* Enunciado 1:
Transcreva do texto sobre a genealogia de Jesus em Mateus o trecho de "Ele oferece uma" até "Zorobabel (Ageu 2.22-23).".

===== Trecho da página

29 de maio de 2009

O Messias vem ao Mundo: Parte II




Acompanhem-nos agora a partir do primeiro capítulo.

O Evangelista apresenta de cara uma genealogia. Pra quê essa genealogia? Um exercício diletante? Qual o significado ela teria para ocupar um espaço que Mateus julgasse importante apresentar.

Ele oferece uma dica, ao delimitá-la em três séries de quatorze (7+7) gerações; de Abraão a Davi, de Davi ao cativeiro Babilônico, e deste a Jesus; algo que aponta para uma relação com a ação de Deus se desvelando. Aponta que aquele que seria chamado o Messias pelos cristãos descendia de Abraão ( cf. Gn. 22.18), de Jacó (Nm. 24.17), Judá (Gn. 49.10), Jessé (Is.11.1), Davi (2Sm.7.13), Zorobabel (Ageu 2.22-23).

O termo empregado be’n, indica: primeiramente, filiação; além, descendência. Depois, pode indicar também atributos herdados/compartilhados; neste sentido, as qualidades especiais de Abraão (modelo de fé e obediência – Gn. 26.23-24), Davi (destacado como tendo seguido Deus de todo o coração – I Reis 14.8).

A genealogia apresenta um ponto de certa forma inusitado: cita e dá destaque a mulheres, que raramente são incluídas em genealogias; ainda por cima, mulheres “gentias”, adotadas na família do povo eleito de Deus. Tamar, Raabe (que fora uma prostituta), Rute, Beth-Sheba ("o rei Davi gerou a Salomão da que foi mulher de Urias"). Também menciona Manassés e Abias, personagens reprovados. Um fator indicador da concepção de que em Jesus Cristo a Nova Aliança com Deus seria universal, quebrando barreiras e incluindo tanto homens quanto mulheres, sem discriminação de etnia, nacionalidade e status social. E que Jesus teria vido também para redimir os pecadores.

Reparem no versículo 18: Mateus falando de Maria como “prometida”, [kiddushin = santificada]. Dêem uma lida no terrível texto de Deuteronômio 22. 13-29. Posteriormente, na Mishna quem “corneasse”outro homem é passivo de morte por estrangulamento (Sanhedrin 11.1); todavia, quem adulterasse com uma mulher noiva é punido tal qual quem praticasse incesto com a mãe: apedrejamento (Sanhedrin 7.4).

Prosseguindo, vemos que Mateus quer chamar atenção para a relação entre o nome de Jesus e o verbo ‘salvar’. O termo Yoshia, “ele salvará’, possui raiz semelhante a Yeshua, que é uma “masculinização” da expressão yeshu’ali, ‘salvação’ [ algum crítico teria que dizer também que o próprio nome de Jesus seria uma invenção, uma “profecia historicizada”].

Isso é mais um ponto que mostra como os cristãos buscavam ler os eventos na vida de Jesus à luz da Tanakh [o nome da Bíblia Hebraica] para, contextualizando-os, verem como ali se cumprira o plano de Deus, tendo o evento da obra de Jesus sido prefigurado nas Escrituras (confira especialmente Hebreus 10.1). Ali se cumpriam os desígnios divinos.

==========
===== Registros

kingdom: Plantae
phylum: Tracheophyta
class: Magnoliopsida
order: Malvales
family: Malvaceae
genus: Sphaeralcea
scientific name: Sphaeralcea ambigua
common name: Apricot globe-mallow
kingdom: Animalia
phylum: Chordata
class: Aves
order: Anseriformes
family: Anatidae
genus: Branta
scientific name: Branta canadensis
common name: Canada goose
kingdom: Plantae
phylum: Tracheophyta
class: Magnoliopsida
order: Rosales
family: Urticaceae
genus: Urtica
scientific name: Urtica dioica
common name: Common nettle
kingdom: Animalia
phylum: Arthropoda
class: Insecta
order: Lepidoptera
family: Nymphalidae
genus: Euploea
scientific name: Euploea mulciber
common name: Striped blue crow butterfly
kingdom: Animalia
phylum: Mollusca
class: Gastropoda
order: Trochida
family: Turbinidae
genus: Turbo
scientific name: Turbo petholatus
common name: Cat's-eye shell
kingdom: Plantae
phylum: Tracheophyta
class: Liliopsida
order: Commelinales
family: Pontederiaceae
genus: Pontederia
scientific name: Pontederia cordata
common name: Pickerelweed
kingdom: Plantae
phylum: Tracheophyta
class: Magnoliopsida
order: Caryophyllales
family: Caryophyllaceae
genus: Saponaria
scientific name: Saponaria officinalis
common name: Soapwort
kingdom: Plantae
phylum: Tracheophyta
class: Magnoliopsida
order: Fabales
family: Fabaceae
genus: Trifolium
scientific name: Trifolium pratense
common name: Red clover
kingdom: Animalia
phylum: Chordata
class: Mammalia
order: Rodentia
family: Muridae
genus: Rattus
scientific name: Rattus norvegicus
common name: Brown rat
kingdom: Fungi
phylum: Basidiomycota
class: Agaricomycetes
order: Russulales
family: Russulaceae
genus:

==========

* Enunciado 2:
Reproduza os registros desde o início até a linha que contém "common name: Common nettle", incluindo essa linha.

* Resposta correta 1:
Ele oferece uma dica, ao delimitá-la em três séries de quatorze (7+7) gerações; de Abraão a Davi, de Davi ao cativeiro Babilônico, e deste a Jesus; algo que aponta para uma relação com a ação de Deus se desvelando. Aponta que aquele que seria chamado o Messias pelos cristãos descendia de Abraão ( cf. Gn. 22.18), de Jacó (Nm. 24.17), Judá (Gn. 49.10), Jessé (Is.11.1), Davi (2Sm.7.13), Zorobabel (Ageu 2.22-23).

* Resposta correta 2:
kingdom: Plantae
phylum: Tracheophyta
class: Magnoliopsida
order: Malvales
family: Malvaceae
genus: Sphaeralcea
scientific name: Sphaeralcea ambigua
common name: Apricot globe-mallow
kingdom: Animalia
phylum: Chordata
class: Aves
order: Anseriformes
family: Anatidae
genus: Branta
scientific name: Branta canadensis
common name: Canada goose
kingdom: Plantae
phylum: Tracheophyta
class: Magnoliopsida
order: Rosales
family: Urticaceae
genus: Urtica
scientific name: Urtica dioica
common name: Common nettle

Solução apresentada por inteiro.